还可采用相似类型的固体组合物,例如填充在明胶胶囊中的填充物。对于这种胶囊剂,优选的赋形剂包括乳糖或奶糖以及高分子量聚乙二醇。对于水悬浮剂和/或酏剂,可将依利曲坦或其盐与多种甜味剂或矫味剂,着色剂或染料,乳化剂和/或悬浮剂,稀释剂例如水、乙醇、丙二醇和甘油,以及它们的组合物混合在一起。
依利曲坦或其盐还可通过非胃肠道注射,例如静脉内、腹膜内、鞘内、心室内、胸骨内、颅内、肌内或皮下注射来给药,或者其可通过输注技术来给药。依利曲坦最好以无菌水溶液的剂型给药,该无菌水溶液可含有其它物质例如足以使该溶液与血液等渗的盐或葡萄糖。如果需要的话,应当将该水溶液适当缓冲(优选缓冲至pH为3-9)。通过本领域技术人员众所周知的标准制药技术,可在无菌条件下轻易地制备合适的非胃肠道给药制剂。
为了对人类患者口服和非胃肠道给药,依利曲坦或其盐的日剂量水平通常为0.1-4mg/kg(以单剂量或均分剂量给药)。
因此,依利曲坦或其盐的片剂或胶囊剂可含有5-240mg、优选5-100mg活性化合物,并且根据具体情况每次施用一个或两个或更多个。不论怎样,都将由医师决定对具体患者最适合的实际剂量,该实际剂量将取决于特定患者的年龄、体重和反应。上述剂量是示范性的平均剂量。当然,在个别情况下,可能需要更高或更低的剂量范围,并且这种剂量范围也在本发明范围内。
依利曲坦或其盐还可以鼻内给药,或者通过吸入给药,并且可方便地以干粉吸入剂或气雾剂的形式从使用合适推进剂的加压容器或喷雾器中施用,所述推进剂有例如二氯二氟甲烷,三氯氟甲烷,二氯四氟乙烷,氢氟烷烃例如1,1,1,2-四氟乙烷(HFA 134A[商标])或1,1,1,2,3,3,3-七氟丙烷(HFA 227EA[商标]),二氧化碳或其它适当气体。对于加压气雾剂,可通过提供阀门来决定剂量单位以递送计量剂量。加压容器或喷雾器可包含该活性化合物的溶液或悬浮液,例如使用乙醇和推进剂作为溶剂的混合物,还可包含润滑剂例如脱水山梨醇三油酸酯。可配制在吸入器或吹入器中使用的、包含依利曲坦或其盐与合适粉末基质例如乳糖或淀粉的粉状混合物的胶囊或药筒。或者,可通过从未加压单位或多剂量泵型装置中递送来鼻内施用依利曲坦或其盐。优选的鼻内施用制剂包括含有依利曲坦或其盐和咖啡因或环糊精的制剂。
或者,依利曲坦或其盐可以以栓剂或阴道托剂的形式施用,或者可以以洗剂、溶液剂、霜剂、软膏剂或扑粉剂的形式局部施用。还可以通过使用皮肤贴剂来透皮施用依利曲坦或其盐。

→ 完成以下任务
1 – 请把依利曲坦给药的文档节选中以含“因此,依利曲坦或其盐的片剂或”的语句开头、以“种剂量范围也在本发明范围内。”结尾的部分重写一遍，并将其中的“医师”替换为“主治医生”。
2 – 用两句话概括这段关于依利曲坦给药的文档节选。
3 – 请从依利曲坦给药文档节选的最后一句之后接着往下写。
完成各项任务都用不到这些记录。

→ 数据记录

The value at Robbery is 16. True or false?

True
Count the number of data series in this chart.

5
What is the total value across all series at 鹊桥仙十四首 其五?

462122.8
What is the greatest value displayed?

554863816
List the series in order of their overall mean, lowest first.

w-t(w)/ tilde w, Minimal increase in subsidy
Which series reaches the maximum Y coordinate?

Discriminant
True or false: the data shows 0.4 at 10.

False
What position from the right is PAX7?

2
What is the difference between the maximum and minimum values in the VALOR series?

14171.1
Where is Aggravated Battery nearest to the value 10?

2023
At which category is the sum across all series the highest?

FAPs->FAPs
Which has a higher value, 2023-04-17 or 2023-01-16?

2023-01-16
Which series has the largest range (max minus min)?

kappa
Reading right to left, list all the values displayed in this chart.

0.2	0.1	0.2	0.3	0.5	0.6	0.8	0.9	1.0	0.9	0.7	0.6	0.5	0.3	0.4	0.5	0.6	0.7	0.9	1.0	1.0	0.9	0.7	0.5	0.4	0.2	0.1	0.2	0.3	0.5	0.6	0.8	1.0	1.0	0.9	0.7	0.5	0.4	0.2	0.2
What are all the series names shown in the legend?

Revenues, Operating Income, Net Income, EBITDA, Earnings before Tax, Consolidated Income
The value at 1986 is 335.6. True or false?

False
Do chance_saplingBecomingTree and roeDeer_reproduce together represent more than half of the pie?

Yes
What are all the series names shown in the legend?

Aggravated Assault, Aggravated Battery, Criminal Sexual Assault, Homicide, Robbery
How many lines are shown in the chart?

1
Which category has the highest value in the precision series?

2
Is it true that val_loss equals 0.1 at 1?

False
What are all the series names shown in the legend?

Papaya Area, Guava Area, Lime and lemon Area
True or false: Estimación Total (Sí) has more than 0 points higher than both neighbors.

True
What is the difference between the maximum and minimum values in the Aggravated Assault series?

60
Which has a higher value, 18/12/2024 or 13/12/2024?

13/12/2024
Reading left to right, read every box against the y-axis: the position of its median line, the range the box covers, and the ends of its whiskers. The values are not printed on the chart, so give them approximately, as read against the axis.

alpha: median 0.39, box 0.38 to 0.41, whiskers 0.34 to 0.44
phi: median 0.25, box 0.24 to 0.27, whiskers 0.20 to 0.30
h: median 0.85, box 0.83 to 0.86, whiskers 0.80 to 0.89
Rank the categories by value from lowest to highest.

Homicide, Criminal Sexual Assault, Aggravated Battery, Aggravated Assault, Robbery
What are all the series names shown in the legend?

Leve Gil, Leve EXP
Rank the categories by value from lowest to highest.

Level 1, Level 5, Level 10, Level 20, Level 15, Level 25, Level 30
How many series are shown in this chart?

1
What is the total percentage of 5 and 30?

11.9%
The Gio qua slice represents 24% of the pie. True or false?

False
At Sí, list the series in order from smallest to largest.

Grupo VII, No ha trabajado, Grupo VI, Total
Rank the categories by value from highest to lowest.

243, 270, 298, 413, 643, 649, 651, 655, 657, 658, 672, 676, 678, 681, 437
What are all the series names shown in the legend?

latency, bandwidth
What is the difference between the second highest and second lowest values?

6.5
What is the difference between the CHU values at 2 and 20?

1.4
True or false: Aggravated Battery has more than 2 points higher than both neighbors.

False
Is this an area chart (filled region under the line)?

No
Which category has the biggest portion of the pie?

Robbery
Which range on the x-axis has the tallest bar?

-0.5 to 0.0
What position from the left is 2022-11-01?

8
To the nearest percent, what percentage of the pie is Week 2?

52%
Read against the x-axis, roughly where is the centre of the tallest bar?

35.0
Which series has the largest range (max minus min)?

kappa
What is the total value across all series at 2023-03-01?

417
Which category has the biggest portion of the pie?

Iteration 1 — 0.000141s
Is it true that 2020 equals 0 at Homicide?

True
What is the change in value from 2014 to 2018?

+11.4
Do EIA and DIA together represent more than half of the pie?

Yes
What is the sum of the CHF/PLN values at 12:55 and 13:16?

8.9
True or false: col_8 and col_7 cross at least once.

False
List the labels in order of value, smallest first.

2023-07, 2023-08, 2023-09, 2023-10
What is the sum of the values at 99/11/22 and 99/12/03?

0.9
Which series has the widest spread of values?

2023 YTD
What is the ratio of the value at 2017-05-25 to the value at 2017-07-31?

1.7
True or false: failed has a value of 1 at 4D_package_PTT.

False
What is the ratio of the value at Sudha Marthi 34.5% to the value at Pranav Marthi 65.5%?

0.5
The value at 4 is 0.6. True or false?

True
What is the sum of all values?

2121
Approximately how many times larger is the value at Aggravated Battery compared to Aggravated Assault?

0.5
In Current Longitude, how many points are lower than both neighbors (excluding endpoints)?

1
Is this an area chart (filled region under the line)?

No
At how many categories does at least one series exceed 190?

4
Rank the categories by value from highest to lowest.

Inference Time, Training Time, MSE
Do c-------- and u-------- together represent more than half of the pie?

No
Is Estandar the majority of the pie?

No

→ 各题答案
1 –
因此,依利曲坦或其盐的片剂或胶囊剂可含有5-240mg、优选5-100mg活性化合物,并且根据具体情况每次施用一个或两个或更多个。不论怎样,都将由主治医生决定对具体患者最适合的实际剂量,该实际剂量将取决于特定患者的年龄、体重和反应。上述剂量是示范性的平均剂量。当然,在个别情况下,可能需要更高或更低的剂量范围,并且这种剂量范围也在本发明范围内。

2 – 依利曲坦或其盐可制成胶囊剂、水悬浮剂或酏剂，也可以通过注射或输注、鼻内或吸入给药，还可以采用栓剂、局部或透皮的方式施用。人类患者口服和非胃肠道给药的日剂量通常为0.1-4mg/kg，片剂或胶囊剂可含5-240mg活性化合物，实际剂量由医师根据患者的年龄、体重和反应决定。

3 –
为了局部施用到皮肤上,可将依利曲坦或其盐配制成含有悬浮在或溶解在例如下述一种或多种物质的混合物内的活性化合物的适当软膏剂:矿物油、液状凡士林、白凡士林、丙二醇、聚氧乙烯聚氧丙烯复合物、乳化蜡和水。或者,可将依利曲坦或其盐配制成悬浮在或溶解在例如下述一种或多种物质的混合物内的合适洗剂或霜剂:矿物油、脱水山梨醇一硬脂酸酯、聚乙二醇、液状石蜡、多乙氧基醚60、鲸蜡基酯蜡、鲸蜡醇、2-辛基十二烷醇、苯甲醇和水。
WO-A-92/06973、WO-A-96/06842和WO-A-99/01135中公开了依利曲坦或其盐的优选制剂。用于预防偏头痛复发的依利曲坦或其盐的特别优选的制剂包括双重释放、缓释、控释、延迟释放、或脉冲释放制剂。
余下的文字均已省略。